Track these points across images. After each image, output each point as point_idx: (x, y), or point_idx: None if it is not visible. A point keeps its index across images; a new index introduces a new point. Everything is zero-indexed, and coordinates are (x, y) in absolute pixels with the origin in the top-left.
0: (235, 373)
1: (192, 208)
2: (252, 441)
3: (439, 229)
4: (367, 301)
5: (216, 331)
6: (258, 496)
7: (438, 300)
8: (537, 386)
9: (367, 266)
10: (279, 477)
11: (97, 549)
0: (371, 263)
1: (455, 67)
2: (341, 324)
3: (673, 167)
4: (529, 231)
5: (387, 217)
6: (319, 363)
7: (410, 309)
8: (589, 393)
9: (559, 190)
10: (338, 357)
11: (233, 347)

________

Could you give the whole listing above as a numbered list, leaving out any blank lines?

**Finished task**:
1. Track these points across images. After each image, output each point as point_idx: (x, y), or point_idx: None if it is not visible. A point keeps its index across images; a new index introduces a new point. Everything is zero-indexed, and coordinates are (x, y) in absolute pixels with the origin in the top-left.
2. 0: (235, 373)
3. 1: (192, 208)
4. 2: (252, 441)
5. 3: (439, 229)
6. 4: (367, 301)
7. 5: (216, 331)
8. 6: (258, 496)
9. 7: (438, 300)
10. 8: (537, 386)
11. 9: (367, 266)
12. 10: (279, 477)
13. 11: (97, 549)
14. 0: (371, 263)
15. 1: (455, 67)
16. 2: (341, 324)
17. 3: (673, 167)
18. 4: (529, 231)
19. 5: (387, 217)
20. 6: (319, 363)
21. 7: (410, 309)
22. 8: (589, 393)
23. 9: (559, 190)
24. 10: (338, 357)
25. 11: (233, 347)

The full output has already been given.